Q: How does better chemical management fit in with environmental, social and governance initiatives we're seeing right now?
A: Environmental, social and governance (ESG) is a shorthand that pertains to things we used to call sustainability combined with traditional areas of environmental and safety management and EHS regulations.
Another big area of ESG is social sustainability, which refers to building safe places, whether inside or outside a company.
So, social sustainability pertains to being able to better manage the chemicals that you're using and to know what sorts of safety and environmental issues they might pose. And it also pertains to stakeholder management. You have a lot of different partners, including suppliers, distributors, transporters and retailers. All of them have safety issues, too. All of them have a vested interest in knowing that the chemicals you provide for them to work with are safe or that they at least understand the risks associated with them, which means some of them may be coming to you for additional information about the products you’re putting out there, and the ingredients in them.
Another aspect of ESG is the “circular economy,” which is a perspective based on ensuring you have a lifecycle approach to the products and services you're providing, including understanding and risk control over what happens to them at the end of their life. Do they become hazardous wastes? Do they require additional treatment? Is the treatment that they're going to get going to create exposures for communities that are, for example, near the treatment storage and disposal facility?
And then an overarching consideration is the “G” in ESG, which stands for governance. Governance is a measure of how well a company is managed and whether it has oversight of safety and sustainability “baked into” its management approach. A great thing about chemical ingredient indexing is that it is a verifiable process you can point to as part of your governance of chemical hazards because of the way it improves your visibility of chemical ingredients and their hazards throughout your inventory and your ability to communicate those hazards to stakeholders.
Q: Is there any concern about proprietary information being accessible?
A: Chemical ingredient indexing extracts information present on safety data sheets.
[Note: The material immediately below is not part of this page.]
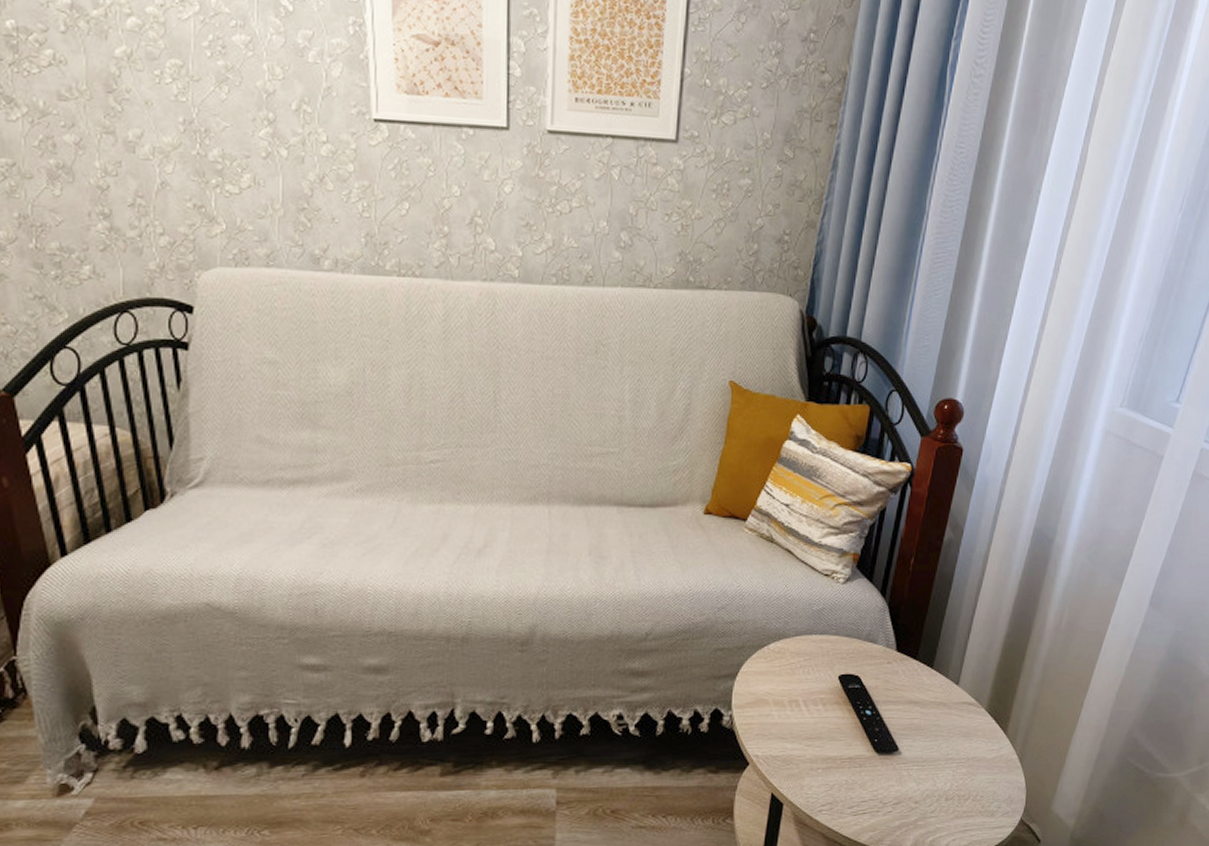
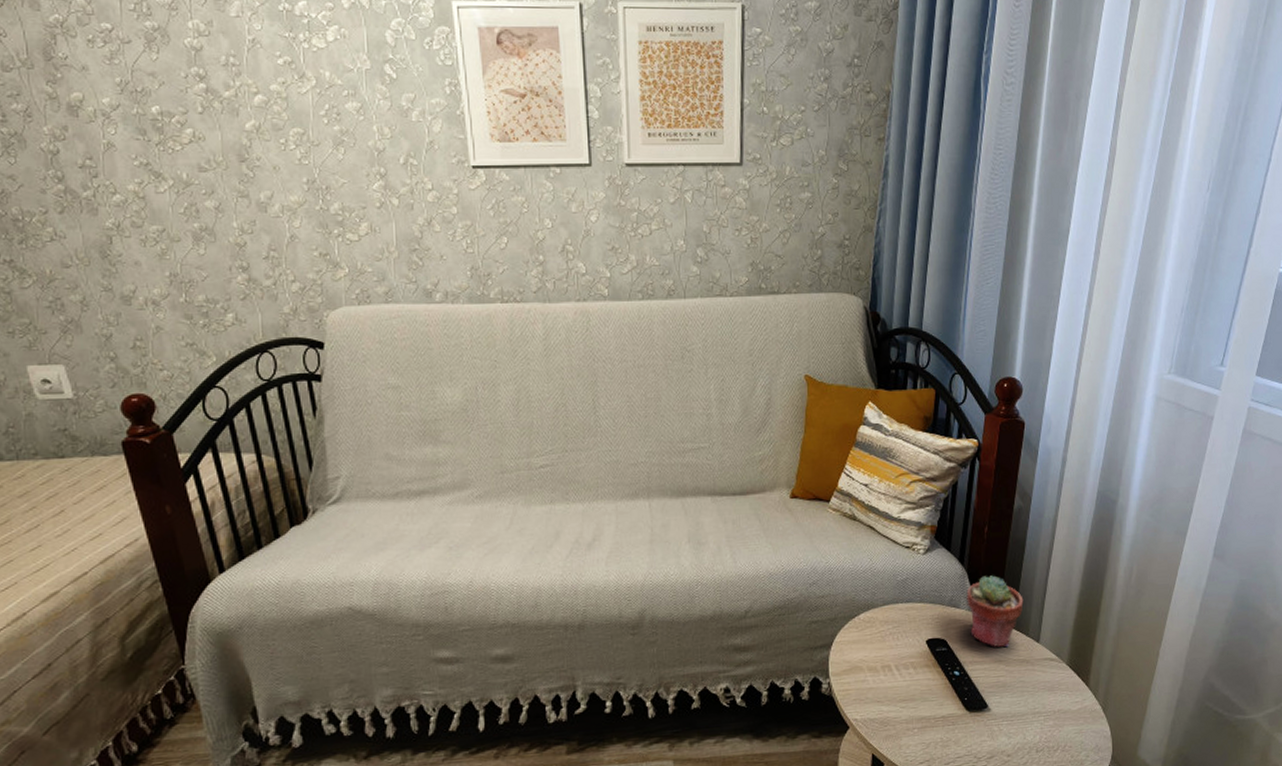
potted succulent: none [885,611,946,688] -> present [966,575,1024,648]

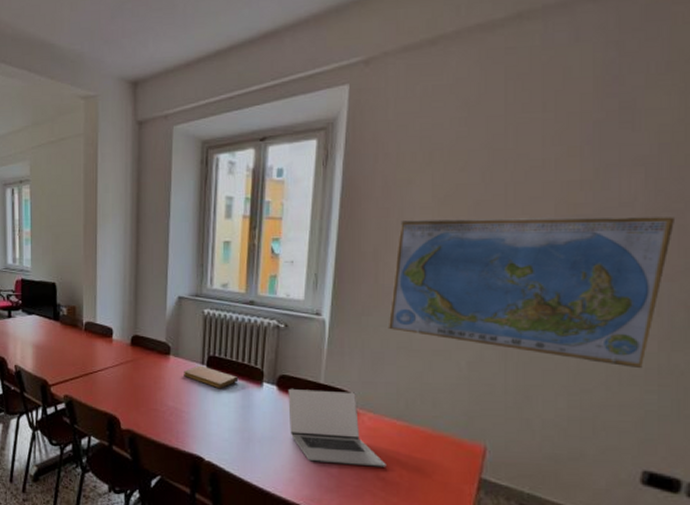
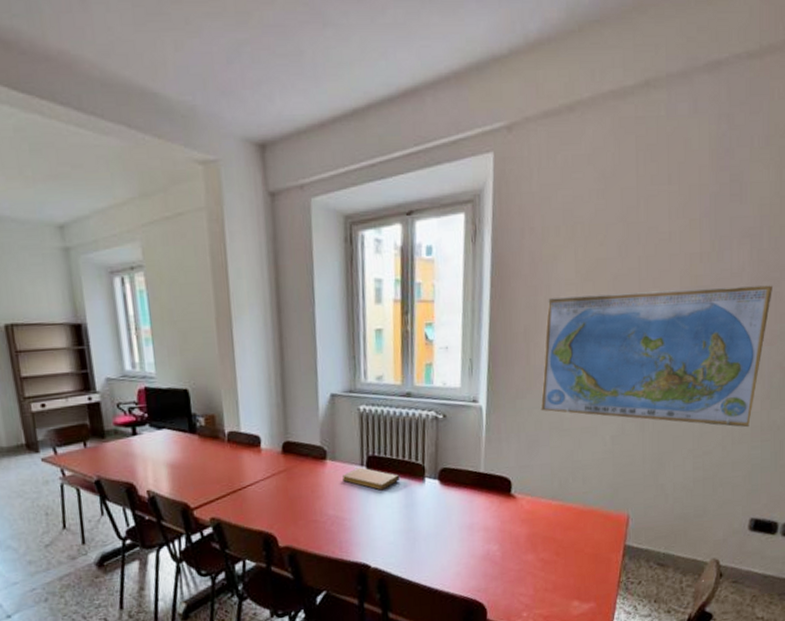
laptop: present [288,388,386,467] -> none [450,477,545,553]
If chemical suppliers or manufacturers use trade secrets to protect the identity of an ingredient in their product, then the ingredient would not be listed in the SDSs, and so chemical indexing software could not automatically extract it.
Q: Is there anything you’d like to add?
A: Think about the size of your chemical inventory. Think about the context of your organization. The context of your organization is the whole world in which your business operates. That includes not only how you're sourcing your chemicals but what your company is doing with them to provide the products and services that it makes, as well as everybody involved in bringing that to market, from your distributors to your transporters to your end users. Everybody is affected by the chemicals that you're using. That starts with you; it starts with having the information that you need about the chemicals that exist at the ingredient level, that are not being hidden by chemical names, so that you could have that visibility.
Once you have the visibility, you not only can manage things better for everybody involved in your company and who is affected by what your company does, but you could potentially make better decisions about what chemicals to use less of and substitutions you could make. It all starts with having this basic level of information. It might be time to look into the benefits that chemical ingredient indexing, especially when it's enhanced by machine learning, can provide because, across the board, it's going to improve your ability to build ESG maturity, it's going to improve the safety of your workplace, and it's going to improve the long-term business resilience of your company.